[Text provided]:
Let us trace what happens step by step:

The resulting A(B(C(handler))), when it receives a request, executes:

A pre → B pre → C pre → handler (request direction)
handler → C post → B post → A post (response direction)

This is the onion model.

Visualizing the Onion Model

Tracing the Call Stack

Abstract descriptions only go so far. Let us trace the call stack concretely when a single request flows through compose(handler, [logging, timing, auth]).

compose execution (wiring phase, before any request):
  composed = handler
  composed = auth(handler)           -> auth_handler   (captures handler via closure)
  composed = timing(auth_handler)    -> timing_handler  (captures auth_handler via closure)
  composed = logging(timing_handler) -> logging_handler (captures timing_handler via closure)
 
app = logging_handler  <- this is the final entry point

app(Request("GET /")) invocation (execution phase):
 
  logging_handler(request)
  |  print("--> GET /")                      # logging pre-processing
  |
  +-->  timing_handler(request)              # next_handler call
  |    |  start = time.perf_counter()        # timing pre-processing
  |    |
  |    +-->  auth_handler(request)           # next_handler call
  |    |    |  check Authorization header    # auth pre-processing
  |    |    |
  |    |    +-->  handler(request)           # next_handler call
  |    |    |    |  return Response(200)     # business logic executes
  |    |    |    v
  |    |    |  response = Response(200)
  |    |    |  return response               # auth has no post-processing
  |    |    v
  |    |  elapsed_ms = ...                   # timing post-processing
  |    |  response.headers["X-Response-Time"] = "1.23ms"
  |    |  return response
  |    v
  |  print("<-- 200")                        # logging post-processing
  |  return response
  v

Key observations:

The wiring phase (compose execution) and the execution phase (app(request) call) are completely separated. Wiring happens once; thousands of requests flow through the same pipeline.
The call stack forms a nested structure. Each middleware's pre-processing runs on the way in, and post-processing runs on the way out. This is the reality behind the onion model's "round trip."
The handler (business logic) sits at the deepest point of the stack. No matter how many middlewares are added, the handler never needs to change.

[Required tasks]:
**1.** Answer these questions using the onion model text, one answer per line.
(a) What is the final entry point produced by the compose example?
(b) Which middleware has no post-processing?
(c) How many times does wiring happen?
**2.** Reproduce the onion model text between "Tracing the Call" and "auth_handler via closure)", inclusive.
**3.** List every middleware that the onion model text passes to compose in its call stack example.

[Given entries]:
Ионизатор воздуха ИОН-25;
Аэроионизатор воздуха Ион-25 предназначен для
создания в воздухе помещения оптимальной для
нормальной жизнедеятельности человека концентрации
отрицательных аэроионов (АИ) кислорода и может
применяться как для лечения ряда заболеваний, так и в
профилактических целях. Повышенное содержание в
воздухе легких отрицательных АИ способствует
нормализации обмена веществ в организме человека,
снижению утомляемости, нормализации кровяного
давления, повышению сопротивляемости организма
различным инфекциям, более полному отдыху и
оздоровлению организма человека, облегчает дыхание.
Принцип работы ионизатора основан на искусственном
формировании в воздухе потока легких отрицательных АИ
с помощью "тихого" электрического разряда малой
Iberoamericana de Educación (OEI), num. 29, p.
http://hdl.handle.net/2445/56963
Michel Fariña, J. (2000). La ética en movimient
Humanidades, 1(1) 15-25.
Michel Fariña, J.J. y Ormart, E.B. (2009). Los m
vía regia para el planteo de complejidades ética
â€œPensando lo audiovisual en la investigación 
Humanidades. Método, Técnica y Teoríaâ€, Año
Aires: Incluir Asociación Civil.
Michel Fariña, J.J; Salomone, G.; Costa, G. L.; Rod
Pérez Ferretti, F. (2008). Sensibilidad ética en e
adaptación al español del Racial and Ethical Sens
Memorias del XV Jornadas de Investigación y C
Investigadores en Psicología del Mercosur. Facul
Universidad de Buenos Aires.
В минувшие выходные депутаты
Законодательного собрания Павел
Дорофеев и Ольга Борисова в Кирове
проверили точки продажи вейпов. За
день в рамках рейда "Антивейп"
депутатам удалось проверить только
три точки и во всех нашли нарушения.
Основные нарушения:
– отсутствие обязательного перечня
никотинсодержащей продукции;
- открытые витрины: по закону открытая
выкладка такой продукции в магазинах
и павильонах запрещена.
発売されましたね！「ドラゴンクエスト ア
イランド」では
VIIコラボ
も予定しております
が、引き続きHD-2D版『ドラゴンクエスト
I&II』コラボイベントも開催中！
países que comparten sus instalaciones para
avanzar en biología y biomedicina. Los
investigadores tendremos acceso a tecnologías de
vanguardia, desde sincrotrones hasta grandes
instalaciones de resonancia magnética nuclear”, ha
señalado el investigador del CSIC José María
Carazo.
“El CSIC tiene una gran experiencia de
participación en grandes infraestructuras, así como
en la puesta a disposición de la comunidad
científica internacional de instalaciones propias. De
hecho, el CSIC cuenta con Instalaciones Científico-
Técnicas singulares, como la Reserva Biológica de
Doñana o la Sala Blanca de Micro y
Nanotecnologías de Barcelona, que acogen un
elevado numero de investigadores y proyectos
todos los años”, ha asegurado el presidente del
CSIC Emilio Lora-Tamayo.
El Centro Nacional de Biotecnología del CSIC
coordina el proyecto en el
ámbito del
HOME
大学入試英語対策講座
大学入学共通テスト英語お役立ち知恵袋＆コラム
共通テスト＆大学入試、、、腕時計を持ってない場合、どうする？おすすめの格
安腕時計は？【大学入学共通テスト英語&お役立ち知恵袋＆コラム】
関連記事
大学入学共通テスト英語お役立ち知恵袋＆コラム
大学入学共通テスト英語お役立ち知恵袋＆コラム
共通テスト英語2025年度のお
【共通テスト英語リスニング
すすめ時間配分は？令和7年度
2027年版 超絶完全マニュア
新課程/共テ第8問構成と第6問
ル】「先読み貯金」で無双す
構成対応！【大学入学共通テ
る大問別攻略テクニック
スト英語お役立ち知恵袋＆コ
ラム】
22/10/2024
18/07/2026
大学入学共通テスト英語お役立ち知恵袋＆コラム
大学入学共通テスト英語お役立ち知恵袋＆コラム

[Responses per task]:
**1.**
(a) logging_handler
(b) auth
(c) Once

**2.**
Tracing the Call Stack

Abstract descriptions only go so far. Let us trace the call stack concretely when a single request flows through compose(handler, [logging, timing, auth]).

compose execution (wiring phase, before any request):
  composed = handler
  composed = auth(handler)           -> auth_handler   (captures handler via closure)
  composed = timing(auth_handler)    -> timing_handler  (captures auth_handler via closure)

**3.**
logging
timing
auth